The deal is subject to Eland's shareholders voting at the court meeting, either in person or by proxy, representing at least 75%. The other deal conditions include, court approvals, Nigerian Minister of Petroleum Resources approvals, Nigerian Federal Competition and Consumer Protection Commission approvals. The deal will also be subject to the applicable requirements of the Code, the Panel, AIM and the Financial Conduct Authority. The transaction has been unanimously approved by Eland's board. As of November 20, 2019, the court meeting and the general meeting convened in relation to the proposed scheme, respectively all the proposed resolutions were dully passed by the requisite majorities. As of December 12, 2019, the court has sanctioned the scheme of arrangement. The scheme is expected to become Effective in late 2019. As of October 28, 2019, the effective date of the scheme is on December 17, 2019 with a longstop date on April 15, 2020. The cancellation of admission to trading of Eland Shares on AIM is on December 18, 2019.

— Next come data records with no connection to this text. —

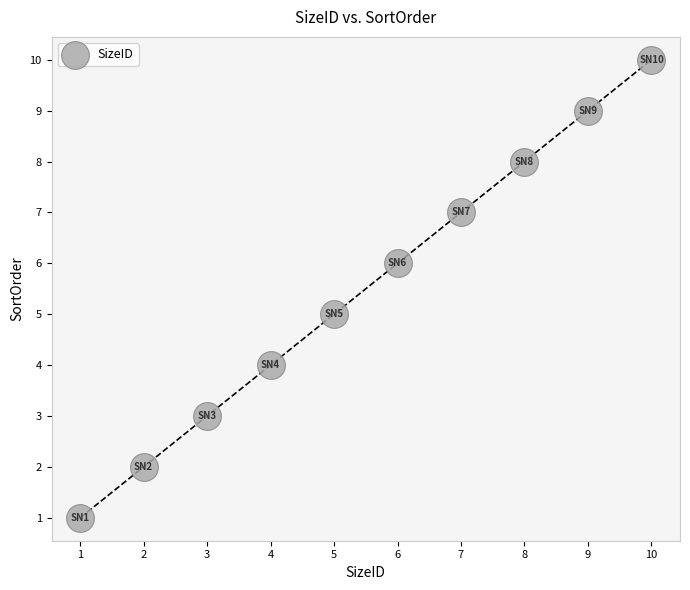

What is the average X value?

6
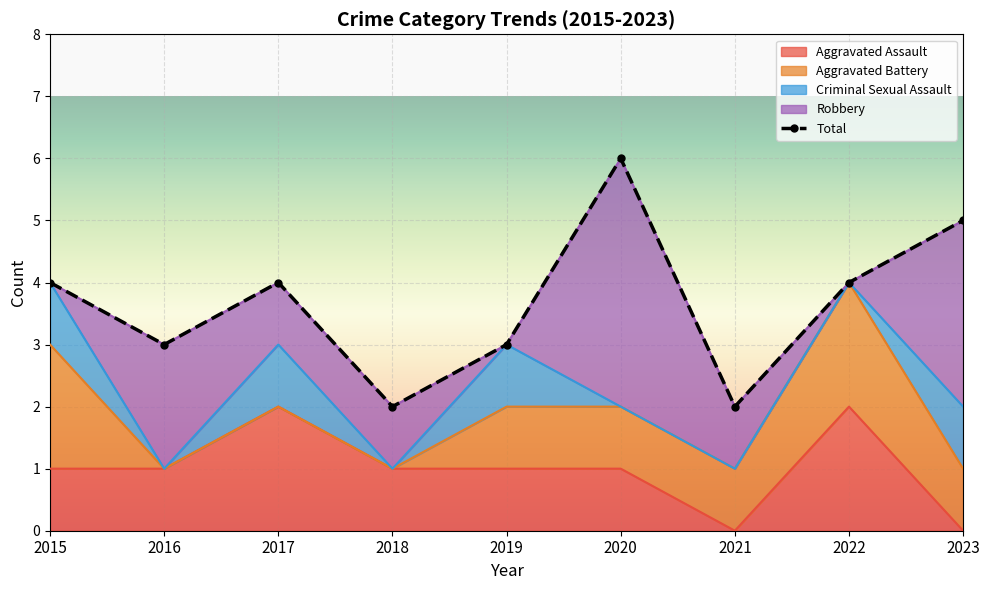

Is it true that Aggravated Assault equals 1 at 2015?

True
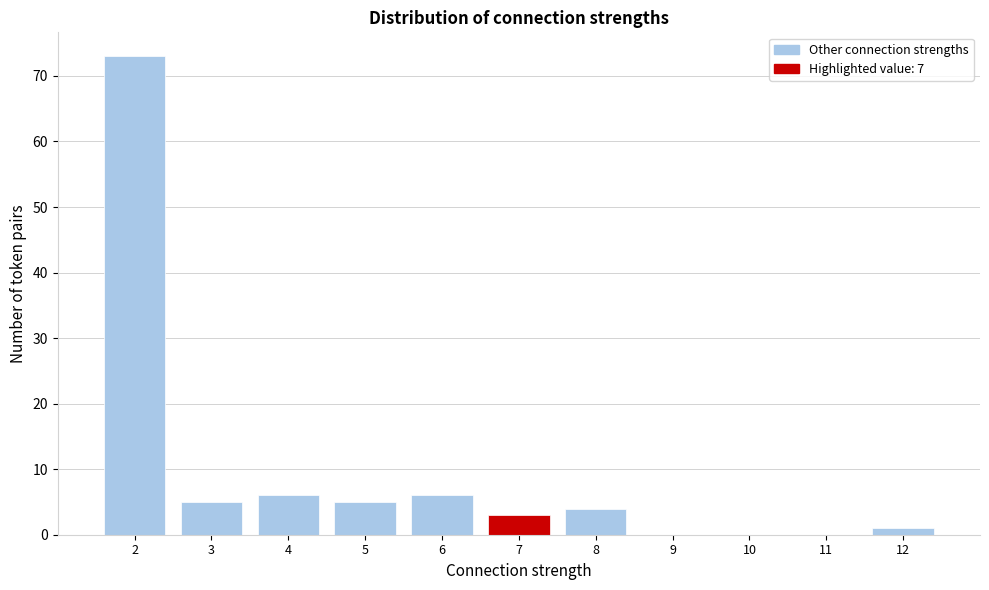

What is the height of the bar covering 1.5 to 2.5 on the x-axis? The values are not printed on the chart, so give them approximately, as read against the axis.

73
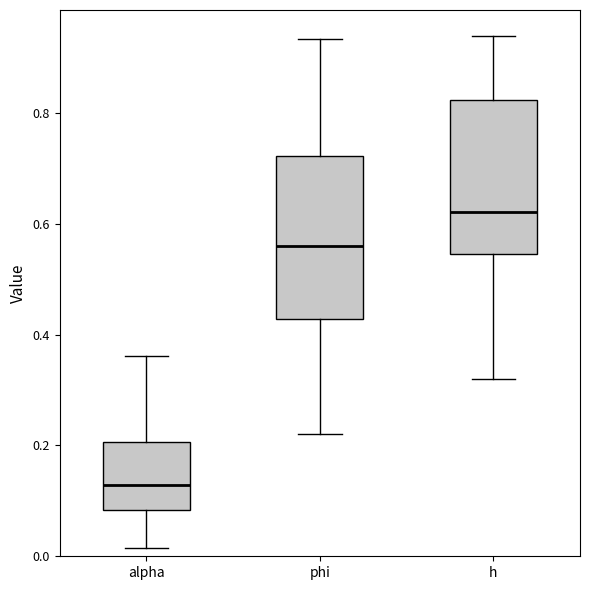

Which box's median line is the highest?

h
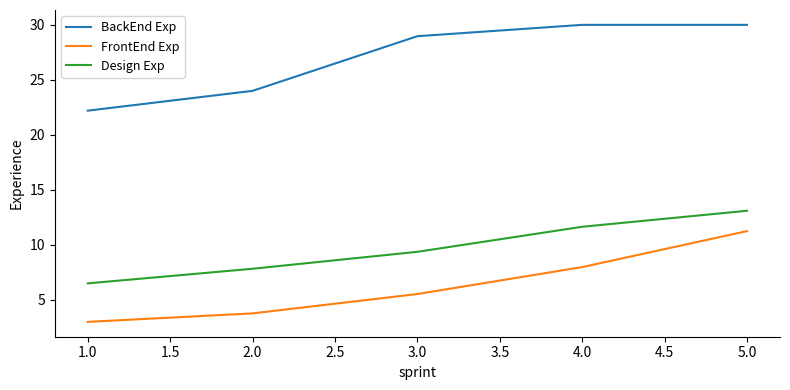

What is the difference between the highest and lowest values at 2.0?

20.2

Allan Taylor, Mukund Dhar, Philip Broke and Ben Wilkinson of White & Case LLP and Olaniwun Ajayi LP are providing legal advices to Seplat. Rob Hamill, Kate Ball-Dodd and Andrew Stanger of Mayer Brown International LLP, Stronachs LLP and Streamsowers & Köhn are providing legal advices to Eland. David Waring, Edward Banks and Gent Kadare of Evercore acted as financial advisors and Richard Crichton, Michael Nicholson and David McKeown of Peel Hunt LLP acted as Nominated Advisers and Joint Brokers to Eland. Luke Spells, Shreyas Bordia and Tom Reid of Citi acted as Financial Adviser and Joint Corporate Broker to Seplat.